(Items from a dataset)
=====

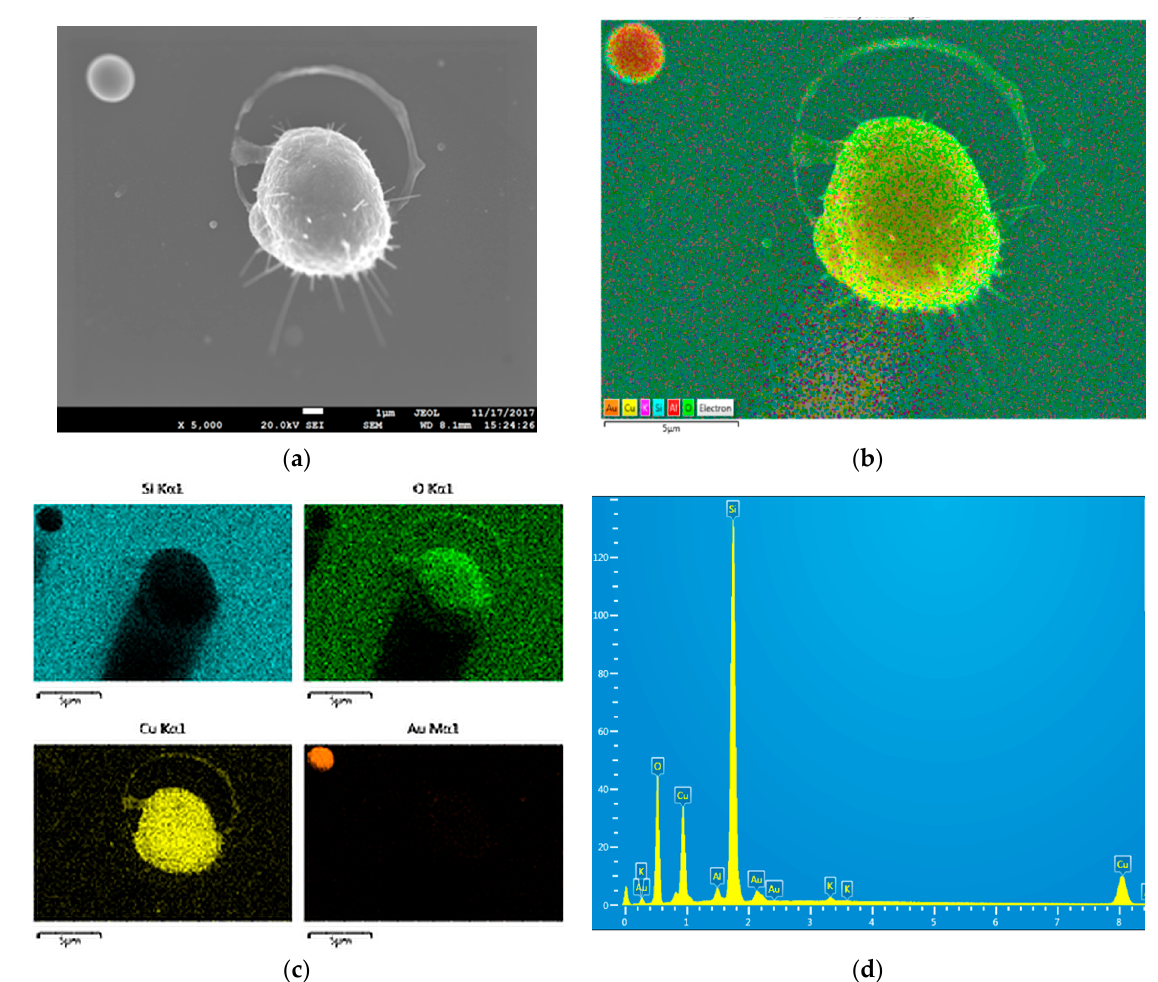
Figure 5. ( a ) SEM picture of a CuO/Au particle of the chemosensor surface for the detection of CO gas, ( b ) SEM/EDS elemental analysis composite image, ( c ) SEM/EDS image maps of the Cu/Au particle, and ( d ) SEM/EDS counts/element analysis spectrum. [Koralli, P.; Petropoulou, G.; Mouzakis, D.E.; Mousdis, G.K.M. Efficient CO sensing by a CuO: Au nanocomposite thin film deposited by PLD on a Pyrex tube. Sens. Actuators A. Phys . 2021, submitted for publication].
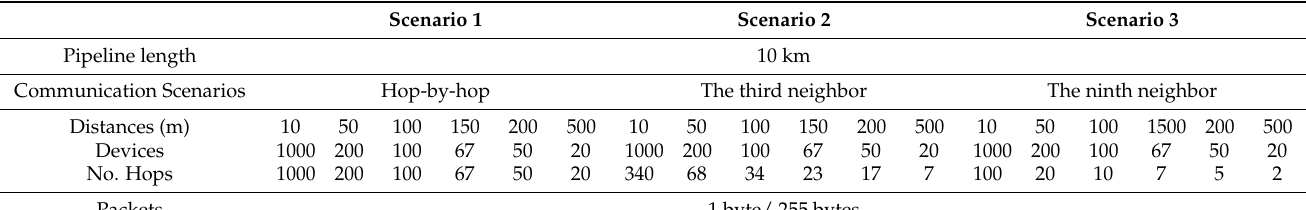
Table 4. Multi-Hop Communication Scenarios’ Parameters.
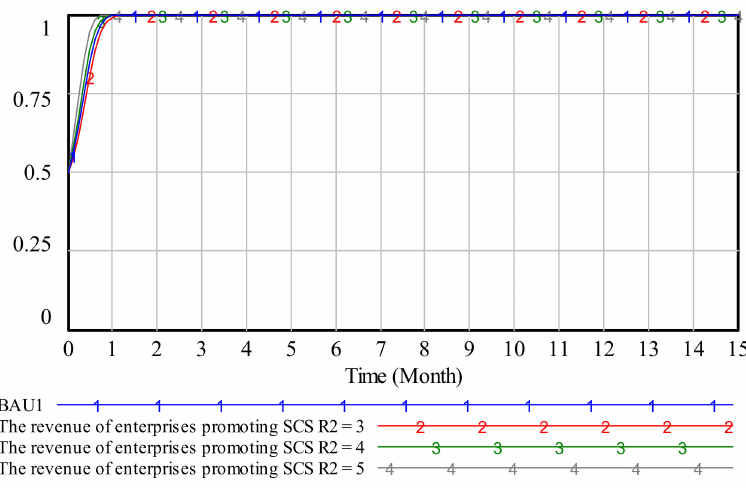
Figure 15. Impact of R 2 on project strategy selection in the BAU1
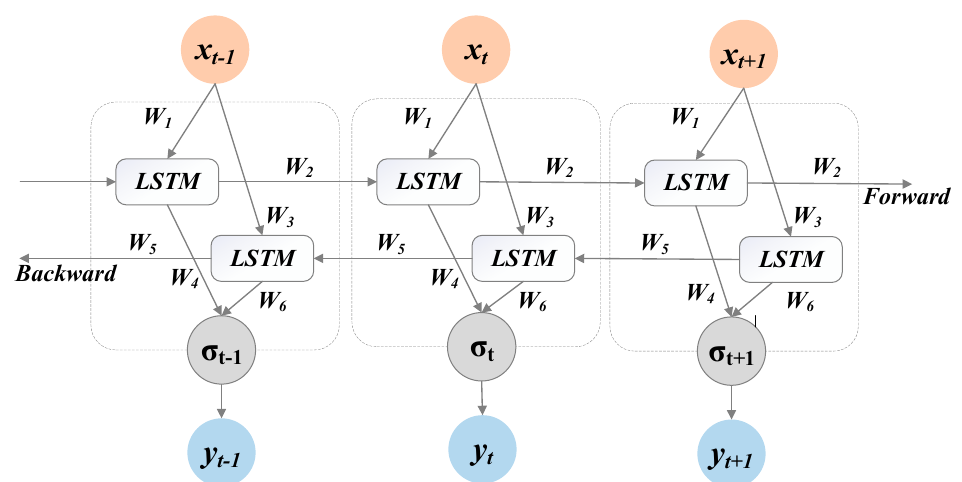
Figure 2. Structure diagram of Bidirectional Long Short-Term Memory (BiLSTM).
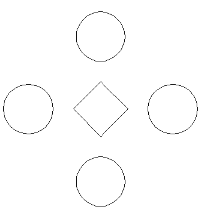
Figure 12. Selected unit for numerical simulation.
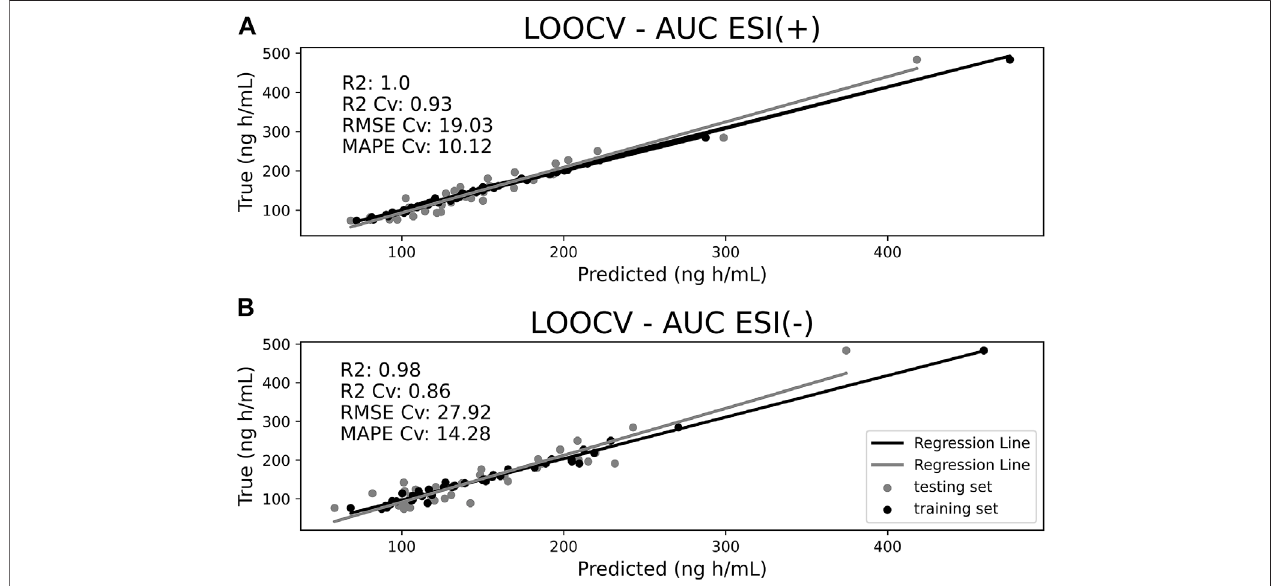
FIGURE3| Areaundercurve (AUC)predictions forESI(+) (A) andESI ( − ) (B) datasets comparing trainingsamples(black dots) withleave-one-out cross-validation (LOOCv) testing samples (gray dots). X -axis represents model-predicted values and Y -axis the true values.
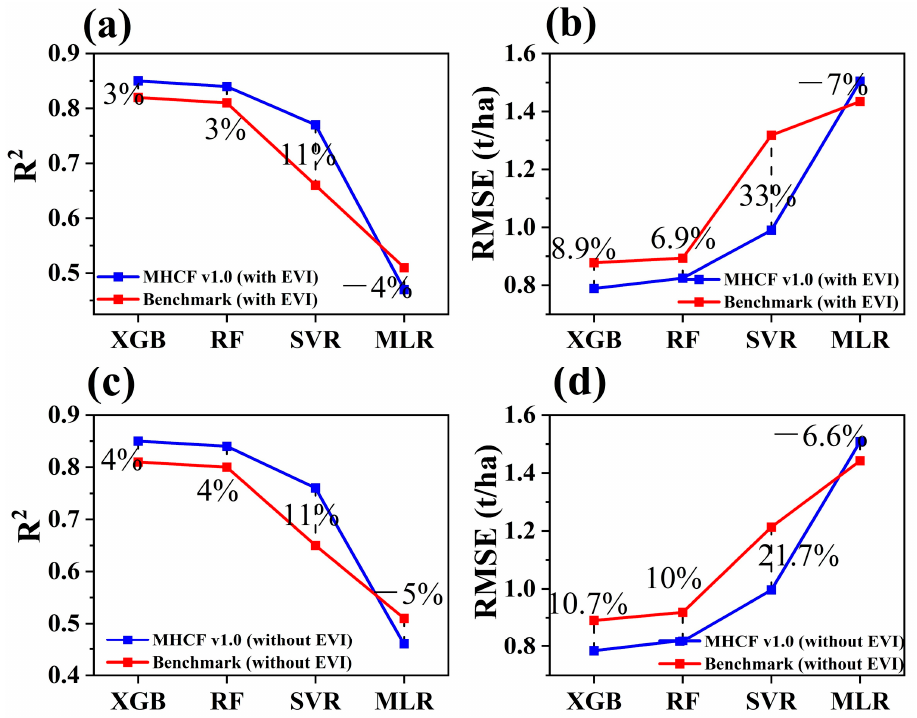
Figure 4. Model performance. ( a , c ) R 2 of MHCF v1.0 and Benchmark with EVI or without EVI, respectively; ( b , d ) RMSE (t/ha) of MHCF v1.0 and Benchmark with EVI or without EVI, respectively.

=====

**PROBLEM TO WORK ON**
What is needed is an exact restatement of every line from the one containing "Figure 12. Selected" through the last line of the records, pictures left out.

**SOLVED PROBLEM**
Figure 12. Selected unit for numerical simulation.
FIGURE3| Areaundercurve (AUC)predictions forESI(+) (A) andESI ( − ) (B) datasets comparing trainingsamples(black dots) withleave-one-out cross-validation (LOOCv) testing samples (gray dots). X -axis represents model-predicted values and Y -axis the true values.
Figure 4. Model performance. ( a , c ) R 2 of MHCF v1.0 and Benchmark with EVI or without EVI, respectively; ( b , d ) RMSE (t/ha) of MHCF v1.0 and Benchmark with EVI or without EVI, respectively.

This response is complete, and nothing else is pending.